Вы здесь
Булат Окуджава: «Мы больны, у нас дикое, больное общество»
Булат Окуджава и сегодняшняя Россия
Предлагаю вашему вниманию статью о последнем десятилетии жизни Булата Окуджавы - его стихах и мыслях, которые звучат в сегодняшнем контексте в высшей степени актуально (Владимир Фрумкин).
Вы – армия перед походом
в преддверии грозных атак.
Отставка вчерашним свободам!
Всё собрано в жёсткий кулак.
Б. Окуджава, 1991
Жалко лишь, что родина померкла,
что бы там ни пели про неё.
Б. Окуджава, 1996
Летом 1990 года Окуджава посетил Нью-Йорк. Он был тогда гостем нашей Русской школы при Норвичском университете, уютно расположившемся среди зелёных гор Вермонта. В Манхэттене Булата почему-то больше всего удивил и задел за живое
Мир компьютеров и кнопок!.. Чем же мы не угодили?
Отчего же своевременно нас не предупредили,
чтоб мы знали: что посеем, то и будем пожинать?
Отчего нас не на кнопочки учили нажимать?
Намёк прозрачен: нас всю дорогу учили нажимать не на кнопочки умных машин, а на кнопки, курки и гашетки, несущие смерть. Неисповедимы пути и причуды поэтической мысли: вид витрин с электронной техникой рождает бурный каскад новых вопросов, обращённых поэтом к читателю и к самому себе:
Кто мы есть? За что нам это? Что нас ждёт и кто поможет?
Или снова нас надежда на удачу облапошит?
Или всё же в грудь сомнений просочится тайный яд?
Или буду я, как прежде, облапошиваться рад?

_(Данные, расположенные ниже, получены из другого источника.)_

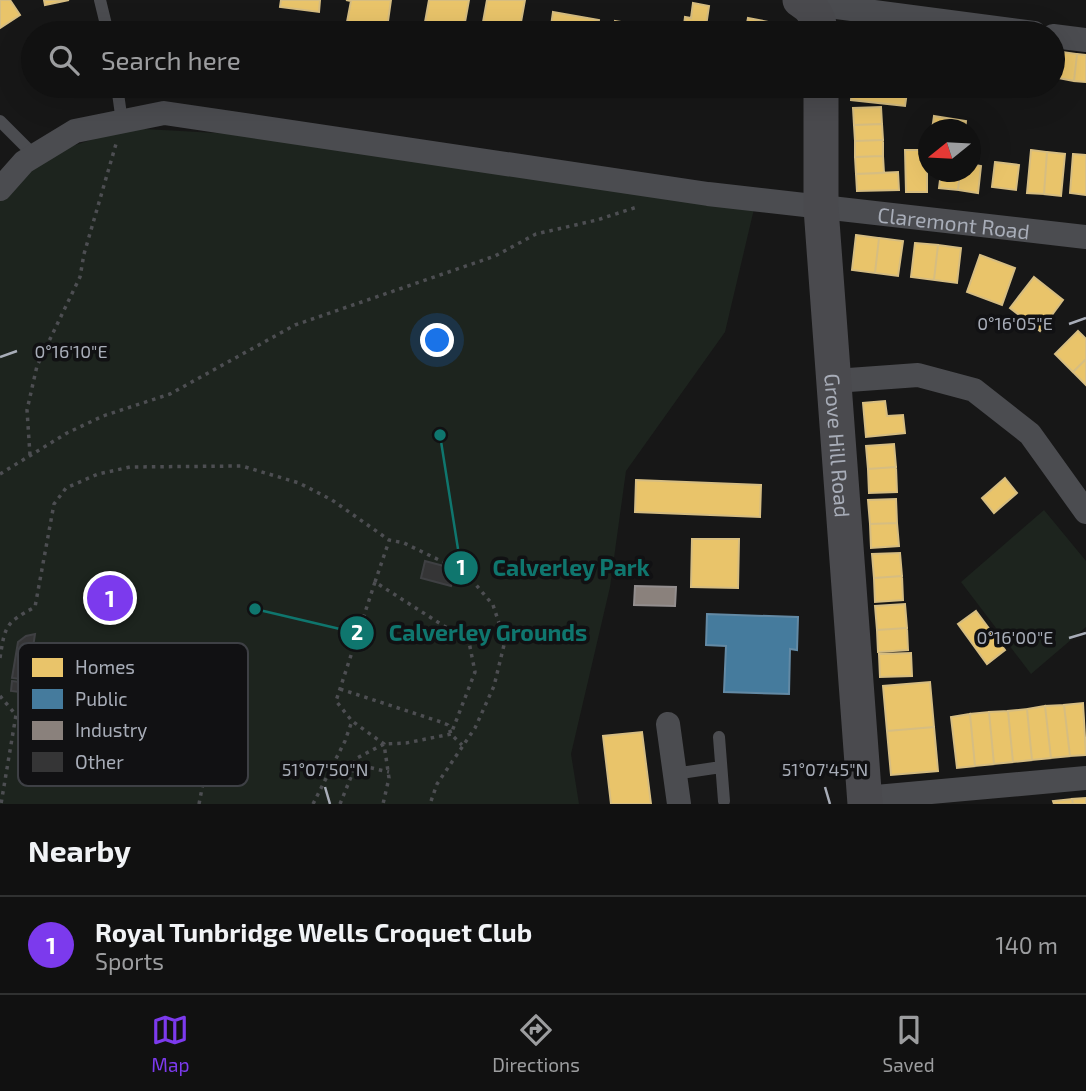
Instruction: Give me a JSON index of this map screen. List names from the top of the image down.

Для обдумывания вопросов из стихотворения «Манхэттен» у Булата оставалось семь лет жизни. Некоторые из них были либо риторическими, либо слишком трудными и ясного ответа не получили. Самый простой задан в конце первой строки: Кто поможет? Еcли имеется в виду помощь извне — никто, и Окуджава это прекрасно понимал. Вопросом За что нам это? станут, надо полагать, заниматься будущие поколения историков и философов. Пойдём дальше. Наглядный ответ на то, что нас ждёт, даёт картина сегодняшней России, предсказанная поэтом в 91-м году:
Отставка вчерашним свободам!
Всё собрано в жёсткий кулак.
Есть тут и вопрос о тайном яде сомнений, целительном веществе, которое может спасти общество от новых трагических ошибок. Просочится ли оно когда-нибудь в наши души? Или нас снова и снова будет облапошивать обманчивый мираж удачи? Вопрос этот был задан поэтом не случайно. В его сознании яд сомнений, освобождающий от пустых иллюзий и напрасных ожиданий, уже действовал вовсю. И отнюдь не тайным был этот яд. Он становился всё более явным, причём настолько, что, доживи Окуджава до нашего времени, он был бы, как пить дать, зачислен в национал-предатели и пятую колонну.
Ливан или Иван?
«Запрещается распространение недостоверной информации..., умаляющей авторитет Российской империи, СССР, Российской Федерации, их Вооружённыü cил»,— гласит законопроект, внесённый в Госдуму депутатом от «Справедливой России» Олегом Михеевым. Его коллеги, «озабоченные уровнем любви россиян к родине, подготовили сразу несколько законодательных инициатив, предусматривающих наказание за недостаточный патриотизм».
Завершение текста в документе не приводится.